People on facebook are posting the following today:
“Before you were conceived I wanted you. Before you were born I loved you. Before you were an hour old I would die for you. This is the miracle of life.” Put this on your status if you have children you love more than life itself. I LOVE MY KIDS”
What person would not feel guilty for not posting this if someone sent it to you and said “post this to prove you love your kid and you are a good mother”
Not me….this is just stupid shit.
Yes…
I generally wanted kids, i generally loved the idea of having kids, I was mature enough to know the work being a parent is. I love my idealized vision of my kids before they were born, I delighted in their perfectness when they were an hour old, it’s not hard to be perfect when people even delight in your shit functions and when you puke on them.
I love my kids more than life itself……but I did not ask for these specific kids.
I love my kids, and I do the best I can to be a good mom, and provide them with the necessities, and the lessons in life they need to be able to be independent functional adults. Some days that is really easy… some days it is not easy at all, and the idea of running away is VERY VERY attractive.

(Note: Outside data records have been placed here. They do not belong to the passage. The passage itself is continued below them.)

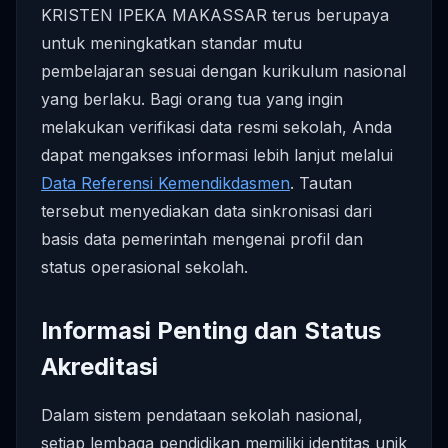
KRISTEN IPEKA MAKASSAR terus berupaya
untuk meningkatkan standar mutu
pembelajaran sesuai dengan kurikulum nasional
yang berlaku. Bagi orang tua yang ingin
melakukan verifikasi data resmi sekolah, Anda
dapat mengakses informasi lebih lanjut melalui
Data Referensi Kemendikdasmen
. Tautan
tersebut menyediakan data sinkronisasi dari
basis data pemerintah mengenai profil dan
status operasional sekolah.
Informasi Penting dan Status
Akreditasi
Dalam sistem pendataan sekolah nasional,
setiap lembaga pendidikan memiliki identitas unik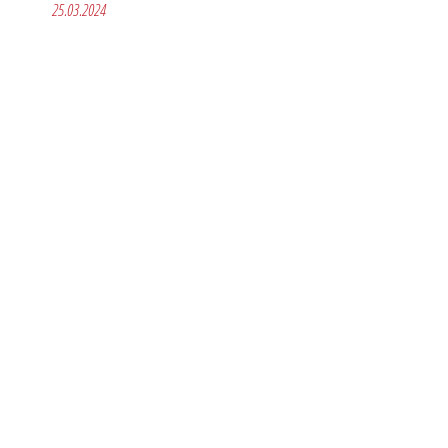
25.03.2024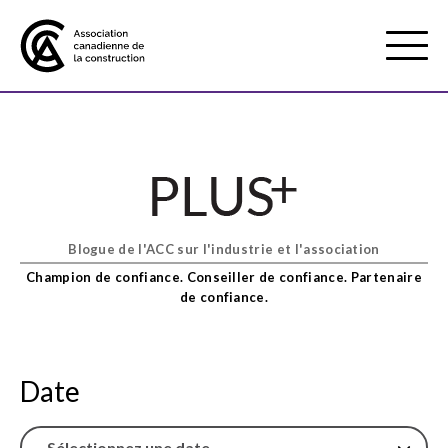
Mobile
Menu
À propos de nous
Show
sub
menu
Blogue de l'ACC sur l'industrie et l'association
Adhésion
Show
Champion de confiance. Conseiller de confiance. Partenaire
sub
de confiance.
menu
Défense des intérêts
Show
sub
menu
Date
Services axés sur les pratiques
Show
exemplaires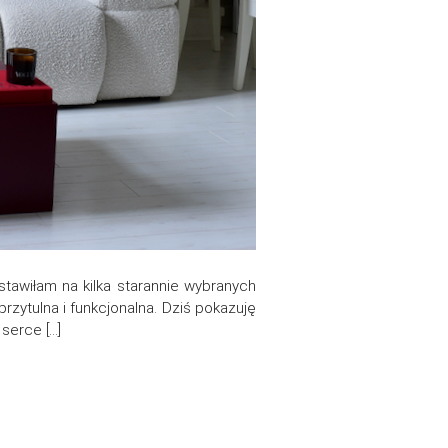
awiłam na kilka starannie wybranych
przytulna i funkcjonalna. Dziś pokazuję
serce […]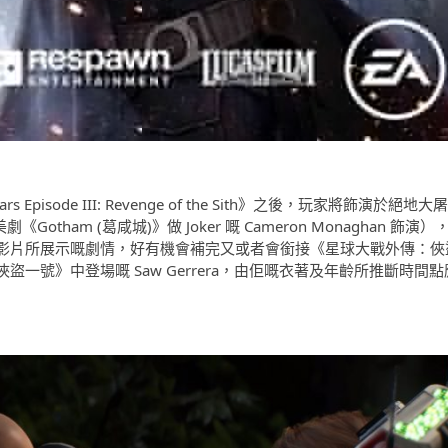
isode III: Revenge of the Sith》之後，玩家將飾演於絕地大屠
otham (葛咸城)》做 Joker 嘅 Cameron Monaghan 飾演）
影片所展示嘅劇情，好有機會補完又或者會銜接《星球大戰外傳：俠
一號》中登場嘅 Saw Gerrera，由佢嘅衣著及年齡所推斷時間點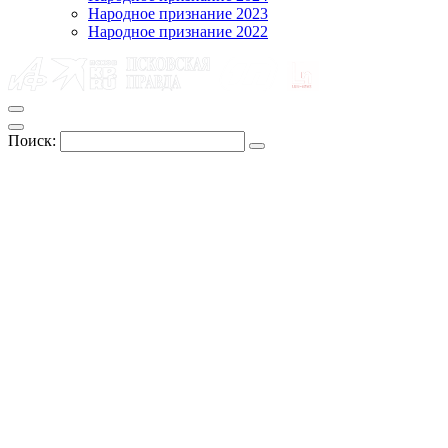
Народное признание 2023
Народное признание 2022
Поиск: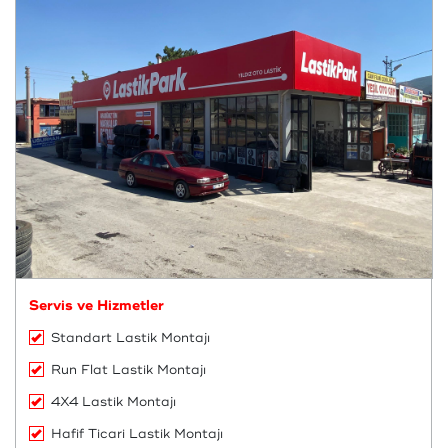
Servis ve Hizmetler
Standart Lastik Montajı
Run Flat Lastik Montajı
4X4 Lastik Montajı
Hafif Ticari Lastik Montajı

If someone had asked me BEFORE i had MY specific kids if I wanted this many struggles in my day to day life raising two kids with special needs, I’d of laughed in their face and said “no thanks” EVERY SINGLE ONE OF YOU WOULD HAVE.
No,It does not mean I don’t want them, or don’t love them, but in my experience, if you are in love with an idea of who your kid is gonna be before you even have them, you’ll be disappointed.( and shockingly surprised with the unexpected “good” stuff too, thankfully)
Then, I would have picked different idiosyncrasies for sure… but “NOW…..I’m glad I didn’t know, the way it all would go, cause I could have missed the pain, but I would have to miss the dance”.
This does not make me a bad mother, this does not make me a good mother, nor does it make me a better mother than anyone with kids who are not so much “more”
So, no thanks, i WON’T post this as my status to prove i love my kids…them being happy, thriving, functional kids to this point, is proof enough thanks very much.
The funny part about this status is, most of the mommies who are posting it are “new mommies” who have kids who can still be contained in a bumble chair, are still in diapers or potty training because that’s the stage they SHOULD be in. Their kids don’t sas them,or argue about simple chores, and when they have a temper tantrum, it’s still considered “cute”
Don’t get me wrong, I adore my children, they do things every day to make me smile, laugh and even miss them when they are sleeping.
But kids are people, human with their own personalities, and though we can chose our friends and who we hang out with, and even decide to stop talking to people in our families, we cannot chose these people we have to spend the next 18 or so years of our time, energy and money on.
Not even in those moments when we are pulling our hair out, and secretly say to ourselves, WHY did i get THIS specific set of DNA in a bundle to make THIS person as my child!?” we still have to protect them, and provide for them.
We should not need to proclaim our love for our children for people to know we do.